Another NFL offseason, and Vikings fans have many questions: Will Brett Favre return? What will the Vikings go for in the draft? Can we make another run at the championship?
Unfortunately, there is another question that needs to be answered: What happens when supplemental revenue sharing and the salary cap end after this season?
In Minnesota, we're well-versed in the small-market-vs.-big-market debates that have plagued the Twins and Major League Baseball. Every season the Yankees and Red Sox throw around ludicrous amounts of money, effectively spending their way to the playoffs. In the NFL, revenue sharing requires the top 15 revenue-producing teams to distribute money to lower revenue-producing teams. Combined with the salary cap, this prevents certain teams from simply outspending their competition, creating parity within the league. Through revenue sharing, teams like the Vikings have a chance to compete.

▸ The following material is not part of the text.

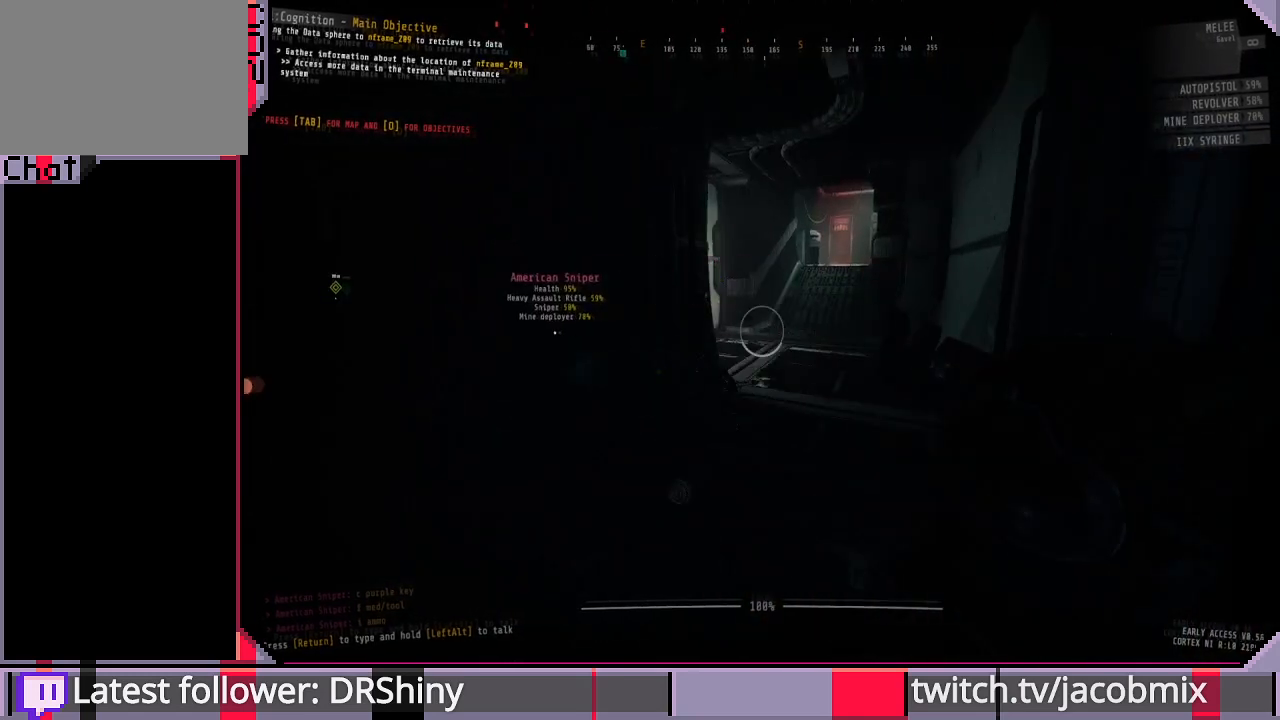
{"keys": ["ctrl"], "mouse": ["left"], "events": [[467, "ctrl", "down"]]}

This system has allowed the NFL to flourish unlike all other professional leagues.
News reports say that the Vikings have received between $15 million and $20 million per season through revenue sharing. As many observers have noted, that figure is coincidentally just enough to cover Brett Favre's contract this season.
So why should we be talking about revenue sharing now? Because the NFL owners are threatening to end it along with the salary cap beginning next season, paving the path toward a lockout in the 2011 season.
As a bar owner in St. Paul who struggled through the 2005 NHL lockout, I saw firsthand what this will mean for local businesses. As a direct result of that lockout, we were forced to lay off 95 percent of our staff. We lost 65 percent of our total revenue for the year. Two days before the NHL announced the end of the work stoppage, our bank called to give us notice that our loan was being foreclosed upon.
The lockout had an impact throughout the community. Every vendor from our T-shirt supplier to our garbage service felt the pinch. We need to make sure that this doesn't happen again.
The NFL owners are in negotiations with the NFL Players Association over a new collective bargaining agreement. Rather than share revenue with other teams, it appears that a few owners want to rewrite the rules governing revenue sharing and the salary cap so they can maintain a disproportionate advantage over other teams. These owners aspire to be the Yankees of the NFL.